Thyroid Hormone Increases TGF-β1 in Cardiomyocytes Cultures Independently of Angiotensin II Type 1 and Type 2 Receptors

• Main Authors: Gabriela Placoná Diniz, Marcela Sorelli Carneiro-Ramos, Maria Luiza Morais Barreto-Chaves
• Format: Article
• Language: English
• Published: Hindawi Limited 2010-01-01
• Series: International Journal of Endocrinology
• Online Access: http://dx.doi.org/10.1155/2010/384890
• ISSN: 1687-8337; 1687-8345

TH-induced cardiac hypertrophy in vivo is accompanied by increased cardiac Transforming Growth Factor-β1 (TGF-β1) levels, which is mediated by Angiotensin II type 1 receptors (AT1R) and type 2 receptors (AT2R).

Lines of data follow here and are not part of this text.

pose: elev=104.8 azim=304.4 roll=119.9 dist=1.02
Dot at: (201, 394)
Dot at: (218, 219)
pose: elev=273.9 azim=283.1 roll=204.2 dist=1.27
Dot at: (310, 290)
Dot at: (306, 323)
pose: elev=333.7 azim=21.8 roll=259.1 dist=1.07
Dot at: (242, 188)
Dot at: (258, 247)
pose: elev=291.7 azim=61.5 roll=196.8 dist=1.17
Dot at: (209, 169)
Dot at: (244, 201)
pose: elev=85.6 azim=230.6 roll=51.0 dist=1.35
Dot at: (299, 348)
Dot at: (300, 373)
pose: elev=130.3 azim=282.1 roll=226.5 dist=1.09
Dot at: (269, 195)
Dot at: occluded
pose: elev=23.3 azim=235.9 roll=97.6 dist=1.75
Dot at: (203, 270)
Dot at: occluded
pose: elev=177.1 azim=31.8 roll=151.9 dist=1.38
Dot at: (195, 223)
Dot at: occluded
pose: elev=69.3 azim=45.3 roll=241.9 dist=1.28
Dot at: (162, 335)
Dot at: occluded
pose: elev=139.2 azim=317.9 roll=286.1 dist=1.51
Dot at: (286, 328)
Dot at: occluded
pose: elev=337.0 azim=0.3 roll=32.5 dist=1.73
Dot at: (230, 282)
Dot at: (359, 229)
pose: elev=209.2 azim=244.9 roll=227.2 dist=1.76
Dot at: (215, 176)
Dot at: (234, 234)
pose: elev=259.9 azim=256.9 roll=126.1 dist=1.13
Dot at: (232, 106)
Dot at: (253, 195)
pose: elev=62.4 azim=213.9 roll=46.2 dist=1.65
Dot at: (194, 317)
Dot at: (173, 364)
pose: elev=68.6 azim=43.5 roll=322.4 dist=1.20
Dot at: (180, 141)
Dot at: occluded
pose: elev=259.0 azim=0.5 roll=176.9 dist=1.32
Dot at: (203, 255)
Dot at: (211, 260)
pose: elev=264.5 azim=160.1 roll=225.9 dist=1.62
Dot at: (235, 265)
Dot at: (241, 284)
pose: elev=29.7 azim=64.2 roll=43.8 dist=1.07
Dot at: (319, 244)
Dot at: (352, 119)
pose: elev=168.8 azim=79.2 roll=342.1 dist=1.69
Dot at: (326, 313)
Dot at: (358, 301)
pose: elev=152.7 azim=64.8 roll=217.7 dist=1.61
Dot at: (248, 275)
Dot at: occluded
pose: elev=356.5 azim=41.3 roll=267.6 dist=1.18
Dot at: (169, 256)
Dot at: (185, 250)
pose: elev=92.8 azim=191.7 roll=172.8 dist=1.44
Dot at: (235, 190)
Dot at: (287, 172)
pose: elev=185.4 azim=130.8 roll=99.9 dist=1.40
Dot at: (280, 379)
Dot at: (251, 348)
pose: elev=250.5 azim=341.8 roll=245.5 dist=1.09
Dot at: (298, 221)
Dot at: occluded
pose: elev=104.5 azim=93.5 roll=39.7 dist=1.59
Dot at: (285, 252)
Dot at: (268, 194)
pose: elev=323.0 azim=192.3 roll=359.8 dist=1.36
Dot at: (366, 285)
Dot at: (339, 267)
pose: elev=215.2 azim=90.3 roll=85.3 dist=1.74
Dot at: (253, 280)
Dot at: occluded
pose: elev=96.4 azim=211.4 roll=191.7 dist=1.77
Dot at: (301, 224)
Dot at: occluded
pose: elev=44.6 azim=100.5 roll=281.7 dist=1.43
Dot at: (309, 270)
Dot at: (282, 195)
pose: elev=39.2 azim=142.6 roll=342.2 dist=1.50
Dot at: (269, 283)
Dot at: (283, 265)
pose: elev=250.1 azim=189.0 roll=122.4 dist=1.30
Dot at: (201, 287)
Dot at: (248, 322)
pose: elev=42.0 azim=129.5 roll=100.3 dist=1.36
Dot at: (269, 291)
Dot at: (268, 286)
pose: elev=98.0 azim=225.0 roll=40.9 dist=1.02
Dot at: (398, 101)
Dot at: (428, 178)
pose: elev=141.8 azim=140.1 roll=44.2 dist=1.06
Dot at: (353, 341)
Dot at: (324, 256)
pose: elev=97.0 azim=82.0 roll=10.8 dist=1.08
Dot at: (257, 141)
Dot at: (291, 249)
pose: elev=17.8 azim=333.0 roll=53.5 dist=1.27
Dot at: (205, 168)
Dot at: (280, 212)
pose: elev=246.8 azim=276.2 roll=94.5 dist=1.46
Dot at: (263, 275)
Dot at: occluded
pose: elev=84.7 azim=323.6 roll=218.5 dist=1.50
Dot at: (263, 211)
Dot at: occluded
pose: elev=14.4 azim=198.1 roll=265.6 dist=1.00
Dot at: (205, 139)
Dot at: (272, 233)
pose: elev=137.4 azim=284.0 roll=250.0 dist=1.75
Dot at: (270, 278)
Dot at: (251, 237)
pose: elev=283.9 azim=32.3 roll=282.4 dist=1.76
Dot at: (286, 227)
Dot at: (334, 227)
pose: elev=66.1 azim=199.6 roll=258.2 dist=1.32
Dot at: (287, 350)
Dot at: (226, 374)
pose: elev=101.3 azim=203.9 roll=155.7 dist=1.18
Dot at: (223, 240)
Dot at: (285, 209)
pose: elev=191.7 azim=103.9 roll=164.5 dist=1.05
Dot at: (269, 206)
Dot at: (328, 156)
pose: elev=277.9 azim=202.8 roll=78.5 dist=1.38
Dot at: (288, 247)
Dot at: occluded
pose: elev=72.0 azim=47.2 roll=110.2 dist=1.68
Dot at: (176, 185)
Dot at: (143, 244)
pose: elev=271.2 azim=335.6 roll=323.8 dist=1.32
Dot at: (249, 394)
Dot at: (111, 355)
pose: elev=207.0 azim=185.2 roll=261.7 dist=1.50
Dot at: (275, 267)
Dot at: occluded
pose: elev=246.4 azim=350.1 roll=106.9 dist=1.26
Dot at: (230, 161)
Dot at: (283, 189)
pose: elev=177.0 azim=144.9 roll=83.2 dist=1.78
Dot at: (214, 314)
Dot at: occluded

However, the possible involvement of this factor in TH-induced cardiac hypertrophy is unknown. In this study we evaluated whether TH is able to modulate TGF-β1 in isolated cardiac, as well as the possible contribution of AT1R and AT2R in this response. The cardiac fibroblasts treated with T3 did not show alteration on TGF-β1 expression. However, cardiomyocytes treated with T3 presented an increase in TGF-β1 expression, as well as an increase in protein synthesis. The AT1R blockade prevented the T3-induced cardiomyocyte hypertrophy, while the AT2R blockage attenuated this response. The T3-induced increase on TGF-β1 expression in cardiomyocytes was not changed by the use of AT1R and AT2R blockers. These results indicate that Angiotensin II receptors are not implicated in T3-induced increase on TGF-β expression and suggest that the trophic effects exerted by T3 on cardiomyocytes are not dependent on the higher TGF-β1 levels, since the AT1R and AT2R blockers were able to attenuate the T3-induced cardiomyocyte hypertrophy but were not able to attenuate the increase on TGF-β1 levels promoted by T3.